_Assignment_
Please turn the paragraph beginning "At the JavaOne 2017 conference" in the serverless functions article below into a short bulleted list that keeps its main facts.

_Passage to read_
------

Serverless Functions with Gluon CloudLink and Oracle Fn

Over the last year or so there has been a growing buzz around ‘serverless’ functionality, also known as ‘Functions as a Service’ (or FaaS). This often simply boils down to being able to execute code without going through the hassle of setting up and managing infrastructure (and does indeed still rely on servers! 🙂 ).

In the case of mobile applications, serverless functions add a number of benefits:

  • The less code on the client, the lesser the chance of client-side issues – this reduces the need for deploying hot fixes to customers and end users.
  • Speaking of which – client code is hard to update – and it is more than just sending a new build up to the various app stores. Changes require internal review and acceptance testing, and only then deployment to the various app stores, which typically takes days. In case of hot fixes, this is often not acceptable.
  • Client code works with simple objects, where enterprise code often require more complex calls and flows, using more parameters and configurations. The code to convert the enterprise result into a simple client object can be executed as a Function on a remote server, rather than burdening the client and the network with the overhead.

For this reason, Gluon CloudLink supports remote functions. Up until today, Gluon CloudLink already enabled client apps to call into it to run a remote function, and it could then transparently call zero or more REST endpoints and zero or more Amazon AWS Lambda funcions.

At the JavaOne 2017 conference, Oracle announced the Fn Project, an open source serverless functions platform that runs anywhere and supports running functions in every programming language. One of the major benefits of the Fn Project is that functions can be deployed on any system, including your local development system. That makes it very easy for developers to have short write-test-debug cycles.

As of this week, Gluon CloudLink has support for Fn Functions. Customers can write and build their own Fn functions, push them to a Docker repository, and have them run inside Gluon CloudLink’s infrastructure on a self-hosted Fn platform, when a mobile application requests them.

We will create more samples and tutorials for this. Meanwhile, in a nutshell this is how it works:

  1. Download/Install the Fn Project. This allows you to create and test your function locally, before you push it to a docker repository.
  2. Write your Fn function. A list of examples can be found in the GitHub repository.
    • mkdir myfunction
    • cd myfunction
    • fn init --name myfunction --runtime java
    • fn run
  3. Build and push your Fn function to a public docker repository, i.e. Docker Hub. Make sure you are correctly logged in (using docker login) before pushing the Fn function.
    • fn build
    • fn push --registry DOCKER_HUB_USERNAME
  4. Create a remote function in Gluon CloudLink referencing the image in the docker repository
  5. Test the remote function by clicking the Test button
  6. Call the remote function from a Mobile Application

We will keep extending the integration with more functionality in the near future. We consider serverless functions as a key enabler for the mobile enterprise, and we are making sure our products allow developers to benefit from new developments in this area. Support for Remote Functions has been available in Gluon CloudLink from the very beginning, and we are confident our technology is mature and future-proof.

------

_The data_
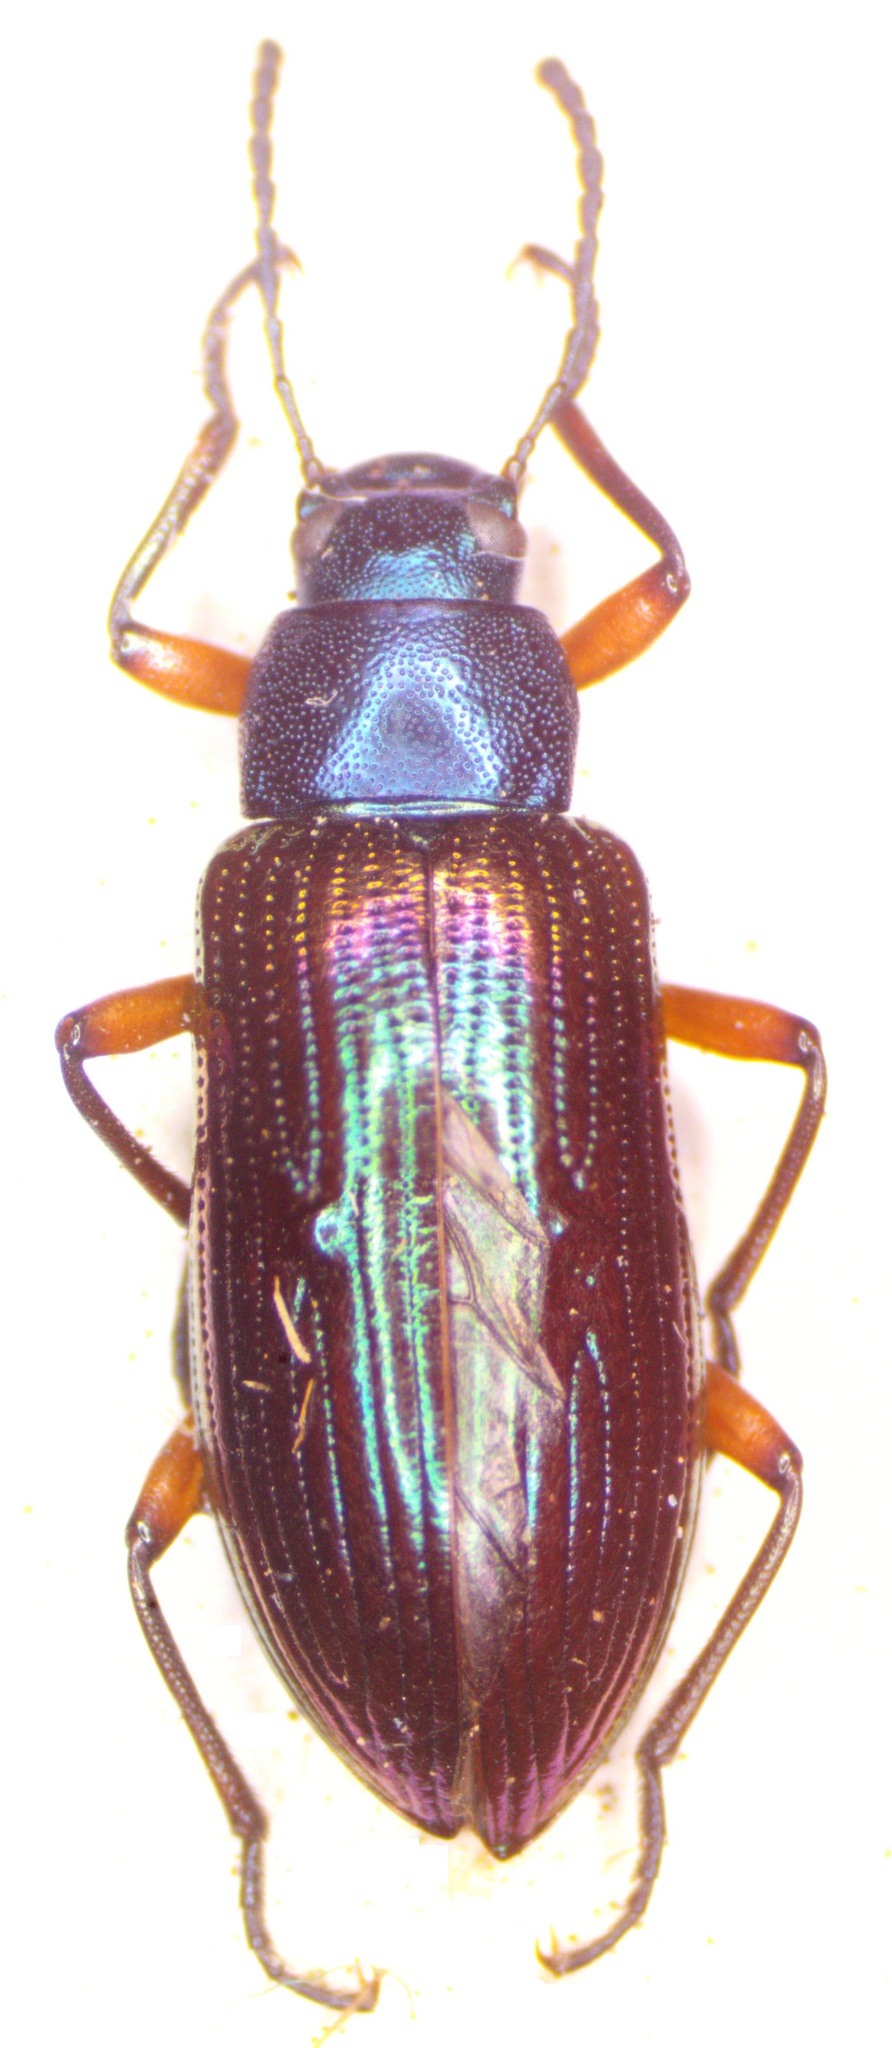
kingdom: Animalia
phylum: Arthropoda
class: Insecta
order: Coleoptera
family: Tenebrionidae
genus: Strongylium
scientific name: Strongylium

------

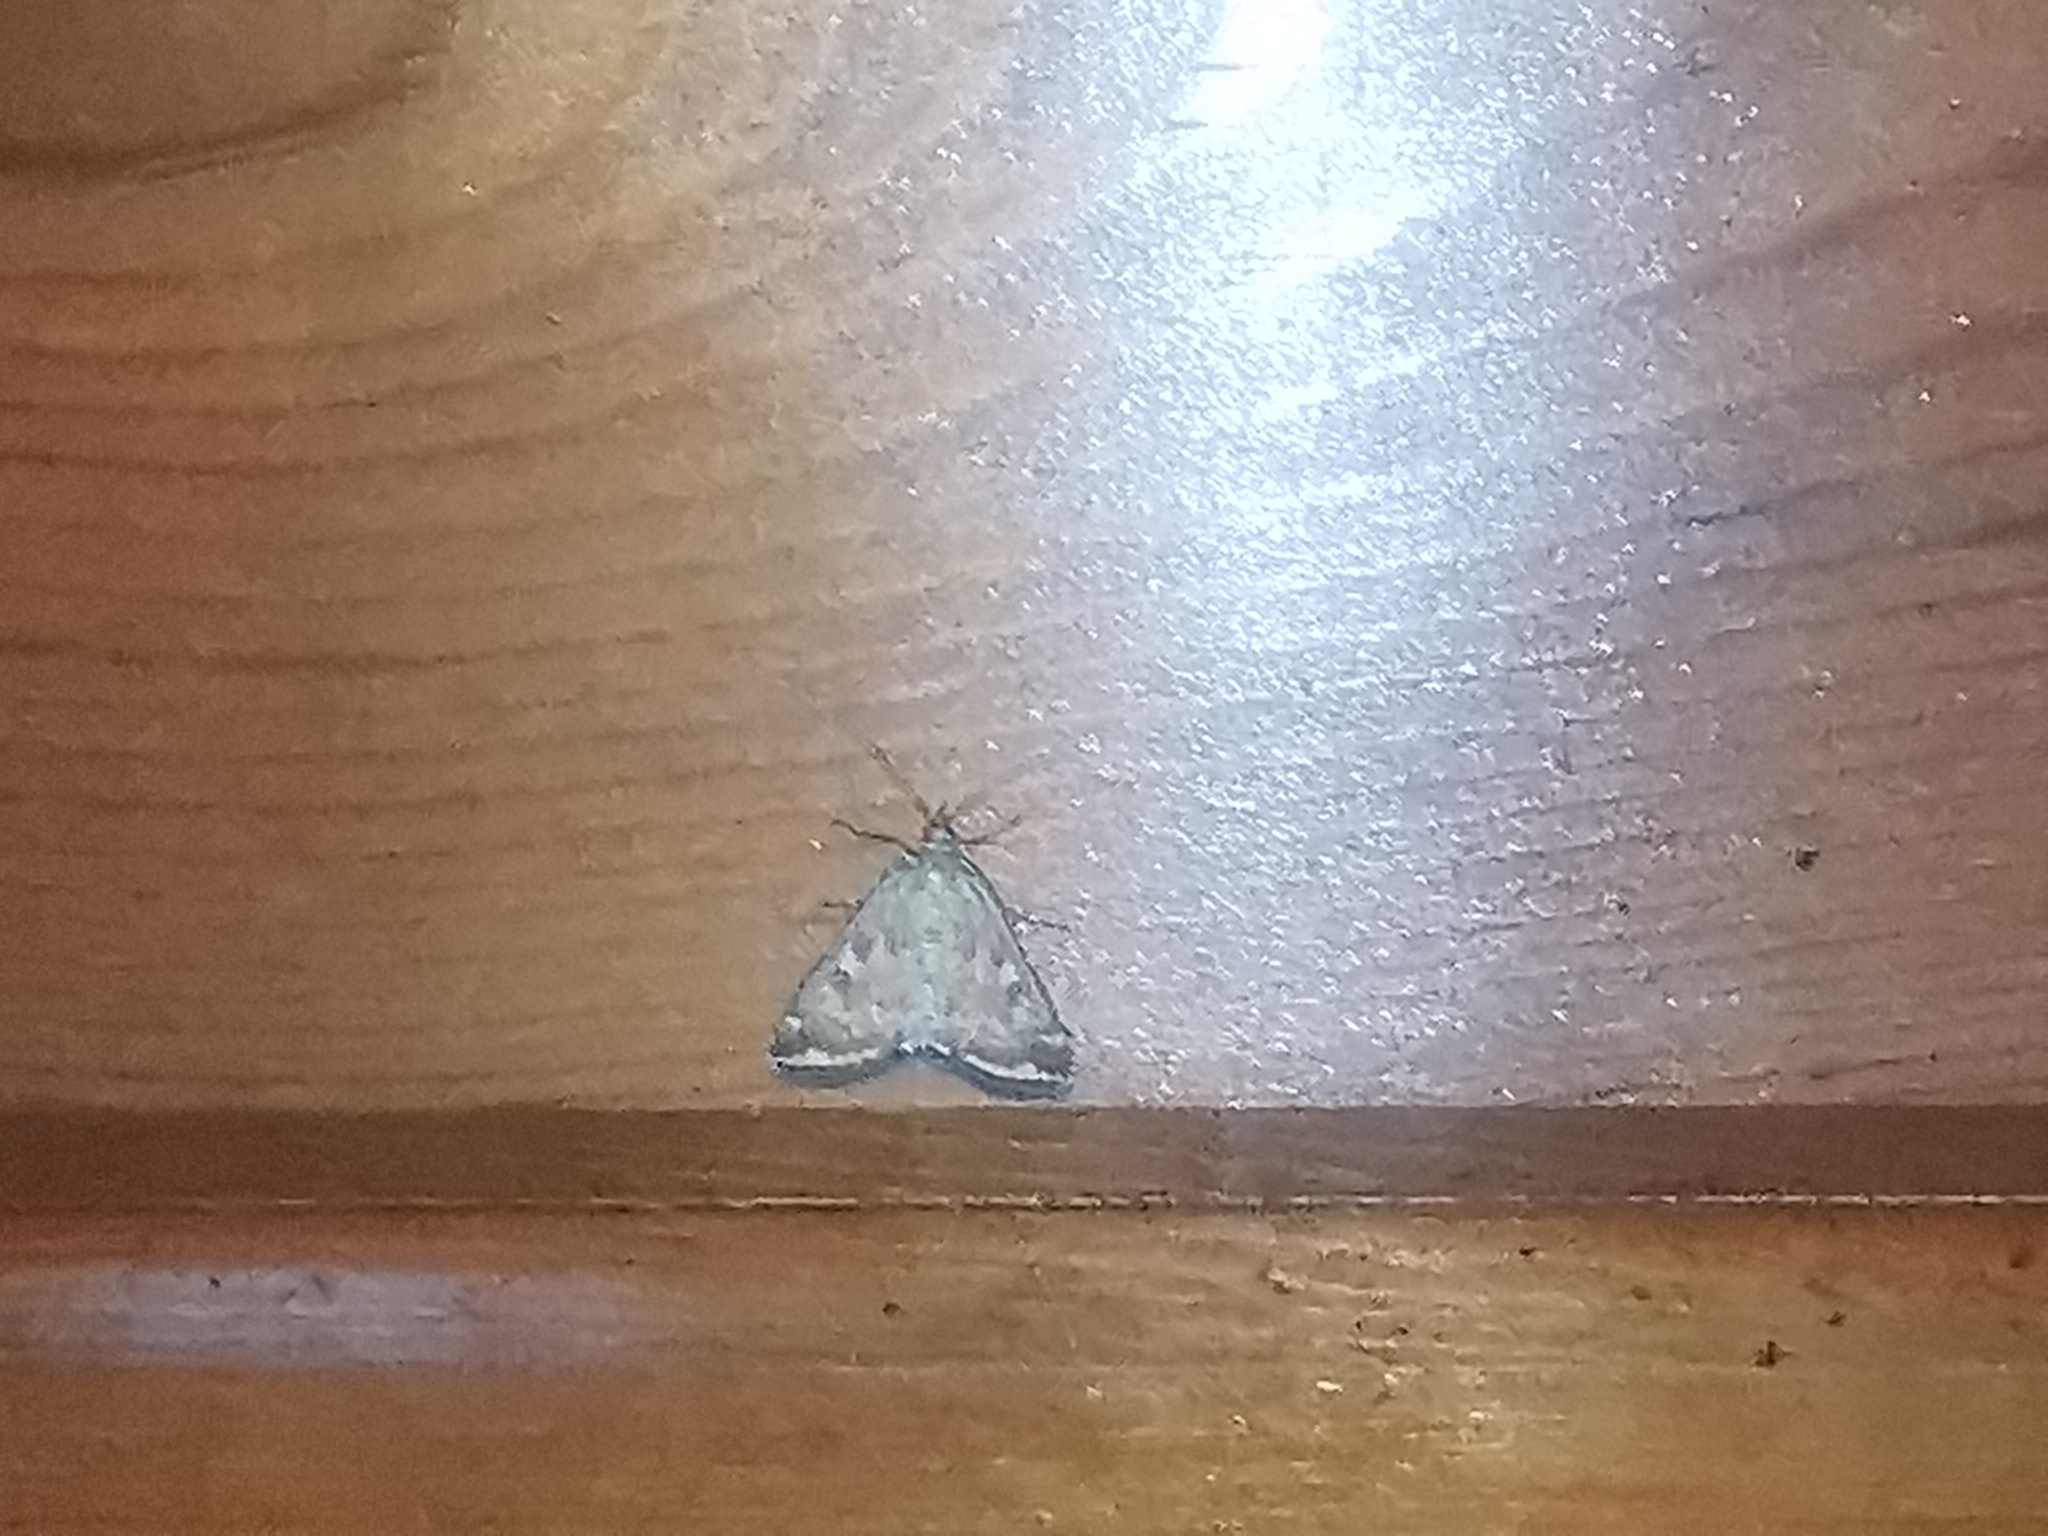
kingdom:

------

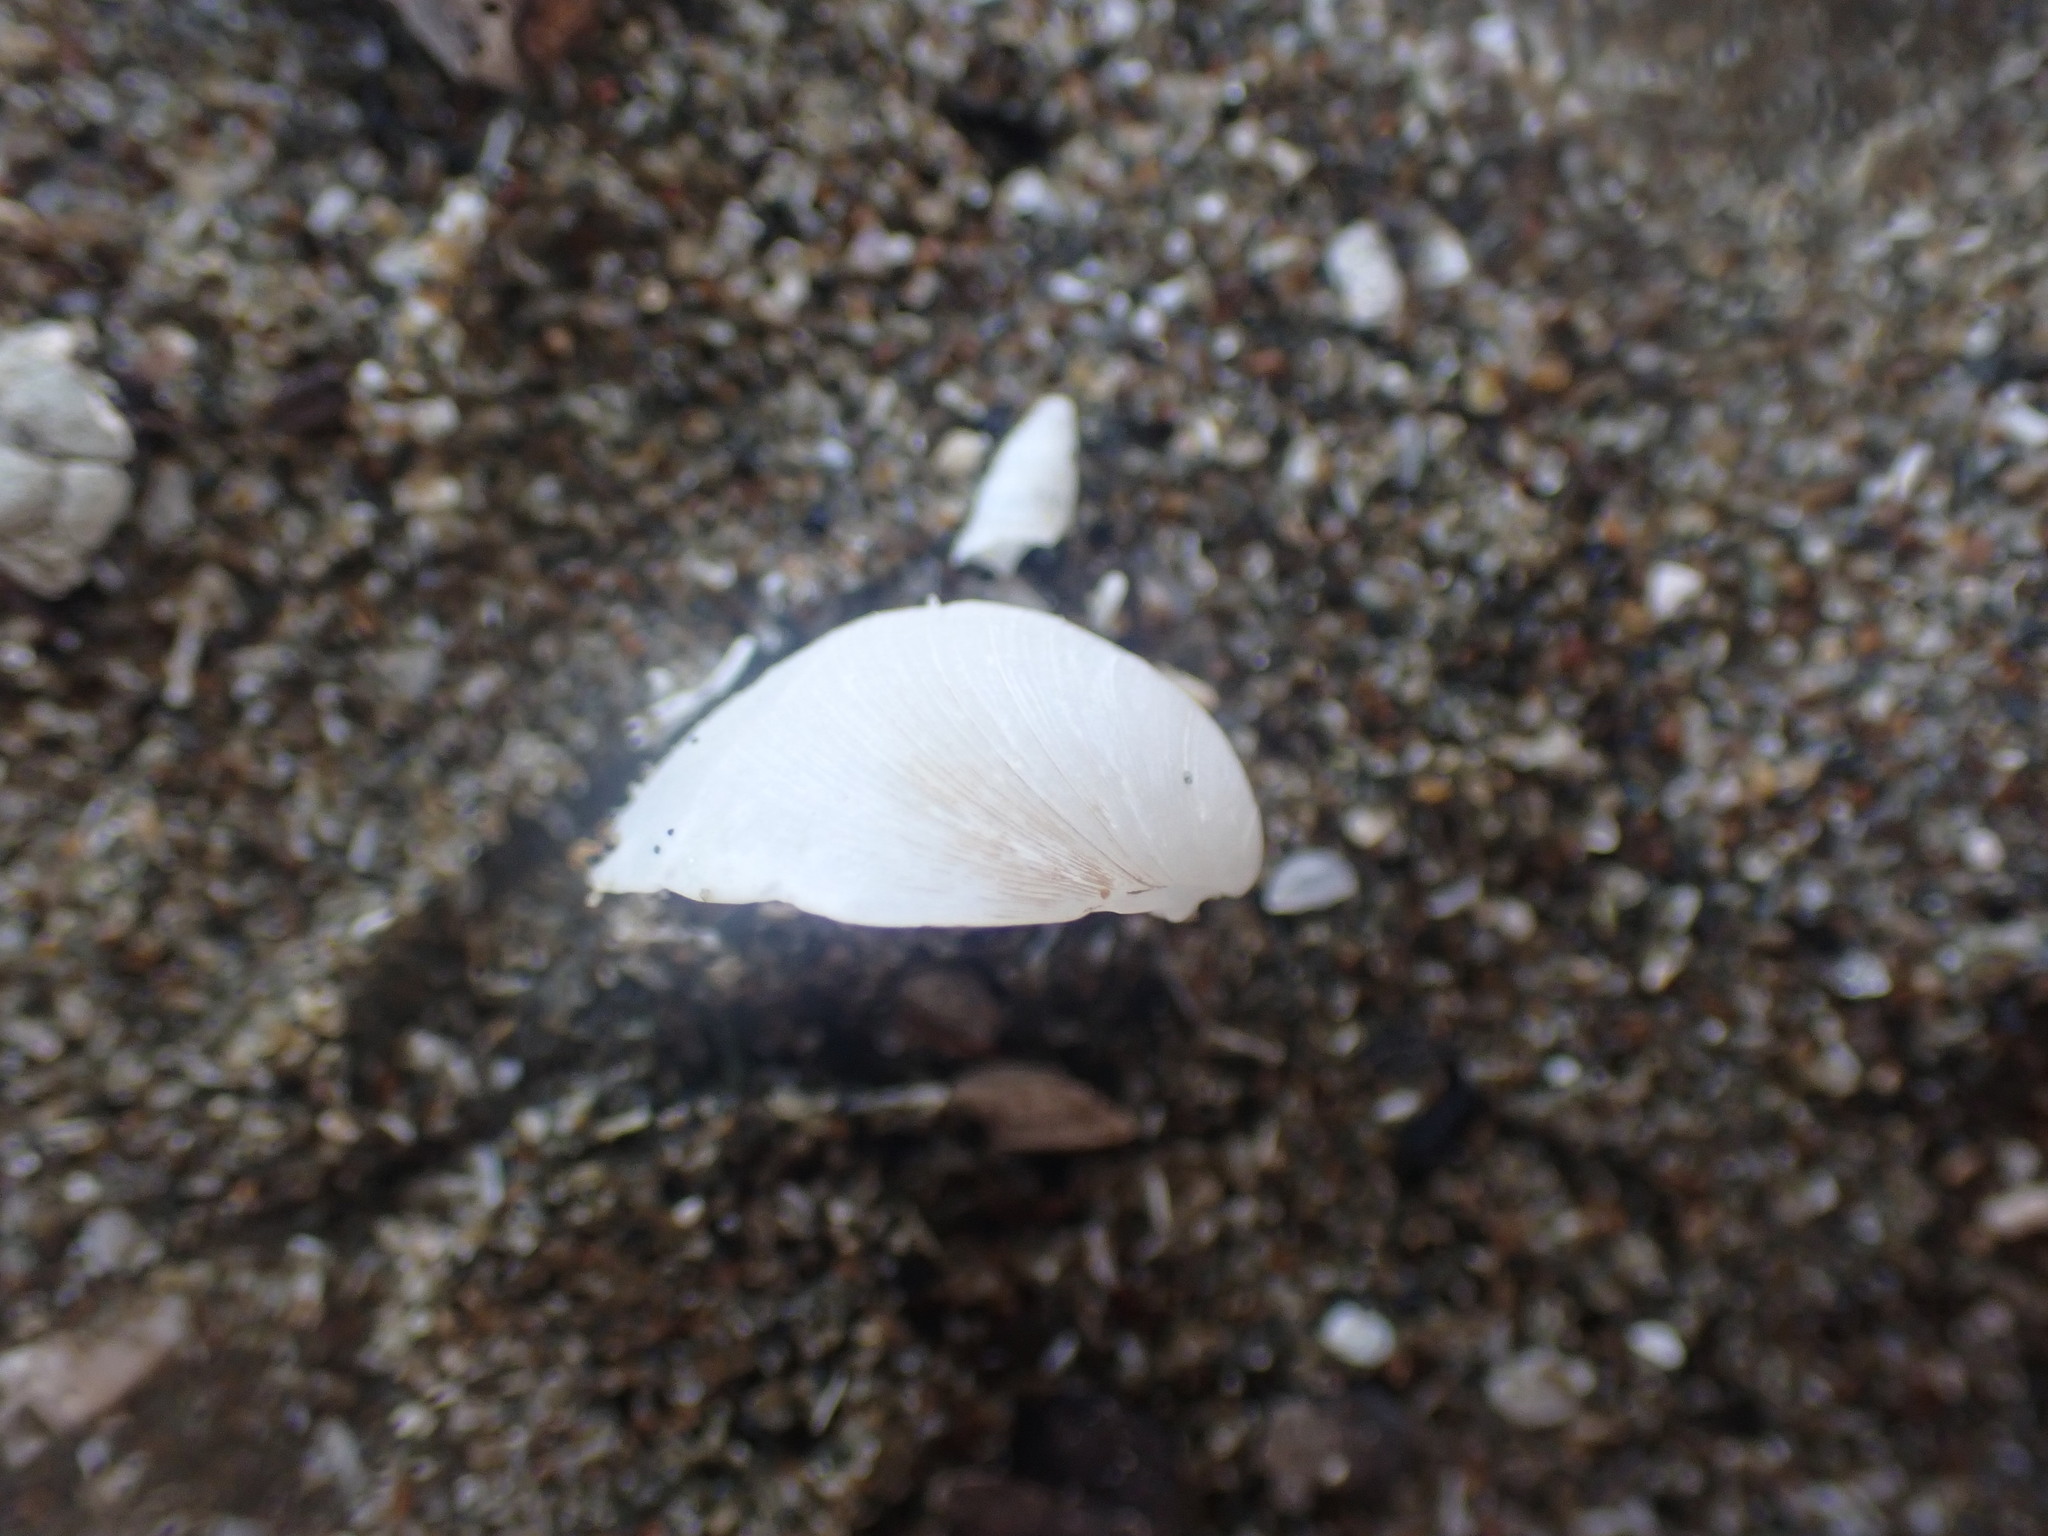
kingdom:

------

_Reply to the exercise_
- At the JavaOne 2017 conference, Oracle announced the Fn Project.
- It is an open source serverless functions platform that runs anywhere and supports functions in every programming language.
- Fn functions can be deployed on any system, including a local development system.
- This makes short write-test-debug cycles easy for developers.